Sun gets direct line to poppy production with buyout of GSK opiates biz

A Tasmanian poppy field--Courtesy of Periptus, Creative Commons (CC-BY SA 3.0)

Sun Pharmaceutical Industries has picked up two manufacturing sites with its buyout of GlaxoSmithKline's opiates business in Australia, but it has gotten a lot more than that. It now becomes one of three companies globally with a "farm-to-market" opiate business, giving it direct access to poppy crops in Tasmania, where most of the raw materials for opiates are produced.

Sun said this week it had completed its deal for the GSK ($GSK) operations, getting manufacturing plants in Port Fairy and Latrobe, Australia.
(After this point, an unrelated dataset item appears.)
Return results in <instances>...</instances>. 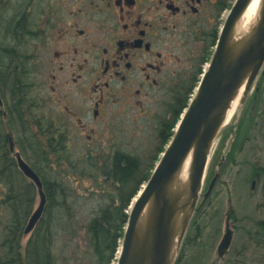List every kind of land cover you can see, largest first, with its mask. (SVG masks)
<instances>
[{"label":"flooded vegetation","instance_id":"flooded-vegetation-1","mask_svg":"<svg viewBox=\"0 0 264 264\" xmlns=\"http://www.w3.org/2000/svg\"><path fill=\"white\" fill-rule=\"evenodd\" d=\"M44 2L0 0V80L14 68L18 88H30L20 114L36 122L40 149L54 146L67 155L81 139L103 175L120 152L137 159L139 171L153 169L151 158L166 150L229 20L243 27L247 13L234 17L239 0H55L48 11ZM263 98L253 102L264 104ZM50 104L55 111H45ZM14 111L5 103L1 113L8 120ZM66 162L55 161L65 163L60 169ZM259 167L252 170V193L264 175ZM103 179V186H119L113 175ZM195 226L194 216L190 230L197 233ZM219 246L218 263L230 251L223 256ZM182 250L176 264L186 262Z\"/></svg>","mask_w":264,"mask_h":264},{"label":"water","instance_id":"water-1","mask_svg":"<svg viewBox=\"0 0 264 264\" xmlns=\"http://www.w3.org/2000/svg\"><path fill=\"white\" fill-rule=\"evenodd\" d=\"M255 0H240L234 17L250 9ZM229 20L221 35L211 66L187 109L180 127L149 182L133 204L118 264H175L182 241L196 211L206 169L233 103L243 106L264 65V0L247 26ZM0 103L2 101L0 100ZM12 149L14 145L12 143ZM20 168L37 185L41 204L26 229L39 222L45 205L43 182L20 153ZM189 168L184 173L187 162ZM217 174L206 194L210 196ZM232 231L228 228L220 254L229 249Z\"/></svg>","mask_w":264,"mask_h":264},{"label":"rangeland","instance_id":"rangeland-1","mask_svg":"<svg viewBox=\"0 0 264 264\" xmlns=\"http://www.w3.org/2000/svg\"><path fill=\"white\" fill-rule=\"evenodd\" d=\"M44 1V7L46 6L45 9L48 11L51 8V2L55 0ZM33 13L35 14L34 17L39 14L37 11ZM4 20L6 21V16ZM258 84L261 86V91L252 92L251 96L254 100L249 102L243 114L240 113L242 119H238V124L229 125L216 141V149L214 148L215 152L206 184L209 185L208 180L213 179L216 174L220 175V179L216 183L211 196L206 200L203 198L204 201L201 200V204L198 205L201 208L195 214V223L199 230L196 233L195 229L191 228L188 232L184 242L187 253L185 247L182 250L186 262L183 259L181 264L218 263L216 262L217 249L226 233L227 212L231 209L232 222L236 233L227 257L218 264H264V226L262 225L264 221V175H261L258 182H256L254 193L251 192L254 166L259 165L264 168V152L253 153L259 148H264V104H262L263 101L258 105L253 102L257 101V98L259 101V98L264 97V75L258 79ZM52 110L55 111L52 104L45 109V111L50 112ZM72 146L74 150L65 157L71 162H75V166L76 161H81L87 167V175L75 172L64 176L78 201L76 207L78 218L72 225L73 227L69 229L66 228V224L63 225L55 249L59 258H63L64 262L68 264H96L97 251H100V247L94 245L86 227L94 212L107 204L101 198V195L107 191V188L109 191H112L113 188L108 185L99 187L94 182L92 178L94 174L92 168L94 167L90 164L91 159L86 160L87 156L84 155L85 142L78 139ZM53 154L55 155L54 152ZM143 156L148 159V154ZM29 158L32 159L31 161L27 159L29 164L32 167H35V165L38 167L35 163L36 160L30 156ZM53 159L57 163L62 161L57 155ZM158 159V156L151 158L149 163H153L154 167ZM64 160L67 161L65 166L67 169L69 161L65 158ZM63 165L65 163L61 165L54 163L53 169L59 170ZM145 168H148V165ZM149 172L145 170V174L139 176V179L133 183L130 192L131 199L125 210L126 213L130 212L131 201L134 200L146 181L142 179L139 186L136 182L142 177L146 178L150 174ZM39 201L40 197L37 192L36 207H38ZM218 231H221V233L217 234ZM27 241L28 237L23 240L22 247H26ZM120 244L121 240H119V246ZM118 249L114 255L110 254L107 257V264L117 263Z\"/></svg>","mask_w":264,"mask_h":264},{"label":"trees","instance_id":"trees-1","mask_svg":"<svg viewBox=\"0 0 264 264\" xmlns=\"http://www.w3.org/2000/svg\"><path fill=\"white\" fill-rule=\"evenodd\" d=\"M2 53L4 60L8 58L4 52ZM15 79L13 68L6 84H4L7 91L12 89L15 92L18 89ZM21 97L14 98L11 102V109L15 111L8 120L3 118L0 111V264H62L65 260L59 258L55 249V245L59 242V235L54 241L48 235L53 232L54 226L55 229L58 228V225L65 224L68 229L73 227L72 225L78 218L76 210L78 201L64 176L75 172L87 175V167L81 161H76L75 166V162L66 159L69 161L67 169L53 170L55 155L50 154L46 161L43 157L34 156L38 167L36 165L33 167L44 182L47 206L41 221L33 233L27 236L25 229L28 218L36 209L38 191L36 185L19 168L16 157L10 148V137H13L18 149L29 161L32 159L19 143L21 130L26 132L29 140L36 147L40 148L42 143L37 138L36 122H31L25 114H20V109L25 103V99L22 100ZM86 160H89V157H86ZM47 165L49 170H45ZM92 169L94 171L92 178L97 186H102L101 179L104 176L111 177L112 175L115 178L113 185L119 184V186L112 187V191L107 188V191L101 195L107 204L94 212L86 227L94 245L100 247V251H97L96 264H107V257L116 253L119 240L122 241L124 237L128 221L125 210L131 199L133 177L142 176L145 172L138 170L137 159L125 154L116 159L115 168L110 171V174L103 175L95 167ZM148 177L149 175L146 178L142 177L136 182L137 185L139 186L141 180L145 181ZM60 190L66 191V193L61 194ZM57 196H62L59 203L56 202ZM27 237V245L22 247V242ZM32 245L34 248L31 247ZM46 247L50 248L49 254ZM50 254H53L54 261L50 260Z\"/></svg>","mask_w":264,"mask_h":264},{"label":"bare ground","instance_id":"bare-ground-1","mask_svg":"<svg viewBox=\"0 0 264 264\" xmlns=\"http://www.w3.org/2000/svg\"><path fill=\"white\" fill-rule=\"evenodd\" d=\"M259 3H260V0H255L254 3L252 4V6L250 7L248 13H247V16H246V19L244 20L245 23L249 22L250 20H252L254 18V16L256 15V12H257V9L259 7ZM242 23V22H241ZM244 24V23H243ZM3 38V37H2ZM25 69V68H24ZM21 70V69H20ZM22 71V70H21ZM14 72H16V70H14ZM11 73L7 72L4 74V76L2 77L3 79L0 80V100L2 102H5V103H11L13 101V99L15 98H19L27 93H29L30 91V88L28 87H25V86H22L20 89H19V94L15 97L14 94L15 92L12 91V89L10 91H7L6 88L4 87V84H6V80L9 78ZM15 77H16V83L18 84L19 86V79L21 76L17 75L15 73ZM17 89V91H18ZM237 105H238V100H236L234 103H233V106H232V109L229 111V114H228V121L231 120V118L233 117L234 115V112L237 108ZM37 120V118H35ZM33 119V120H35ZM18 121L20 122V120L18 119ZM23 125V124H22ZM21 138H20V141L19 143L21 144V146L26 150V152L29 154L30 157H33L34 156L36 157H43V159H45L46 161V158L48 157L49 158V155L53 152H55V154L59 157V159H67V155H65V151L64 149H58L57 147H54L53 146V150H51L49 153L47 151H44L38 147H36L35 145H33L31 143V141L29 140V137L28 135L26 134V132H24L23 130H21ZM22 140V141H21ZM120 155H124L123 153H116V155L114 156L115 160L120 157ZM66 156V157H65ZM189 162L190 160L187 162L186 164V167H185V170H184V173L187 175L188 173V168H189ZM49 165V164H48ZM47 165V167H45V170H49V166ZM137 167H139V162H137ZM44 169V168H43ZM42 169V170H43ZM41 170V171H42ZM42 173V172H41ZM106 175L107 174H110V171H107L105 173ZM61 194L63 193H66V191H63V190H60ZM62 199V196H57L56 197V202L59 203V201H61ZM31 217L28 218V222L27 224L29 223ZM262 225L264 226V223H262ZM60 227V228H59ZM62 227L63 225H58V228L55 229V226L53 227L54 230L52 233H50V238L54 241L57 239L58 235L61 233V230H62ZM31 247L34 248V245H32ZM47 251H48V254L50 253V248L49 247H46ZM49 258L51 261H54V256L53 254H50L49 255ZM62 264H67L66 262H63Z\"/></svg>","mask_w":264,"mask_h":264}]
</instances>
Terms of the acquisition, announced in March, were not offered up by either company. "The successful completion of this acquisition enables us to leverage our unique position in the global opiates business by capitalizing our global footprint and global ranking in the specialty generics market," Anil Kumar Jain, CEO of Sun's API operation, said in a statement.

GSK supplied about a quarter of the world's medicinal opiate needs from poppies grown by farmers in Tasmania, but instead of being on the buying end, Sun is now a seller and has its own direct source of raw materials for its expanded portfolio of pain drugs. In addition to Sun, Johnson & Johnson's ($JNJ) unit Tasmanian Alkaloids and privately held TPI Enterprises control production in Tasmania.

Tasmania produces about 85% of the global supply of thebaine, the opium poppy extract used to make Oxycontin and other similar drugs. It produces the entire world supply of oripavine, used to make treatments for heroin overdoses, and 25% of the world supply of morphine and codeine, which continue to be used widely outside of the U.S.

Because so much of the production of these ingredients is dependent on harvests in one small geographic area, GSK and J&J had been working to convince the Tasmanian government to legalize genetic engineering of poppies and to move some production from Tasmania to Australia.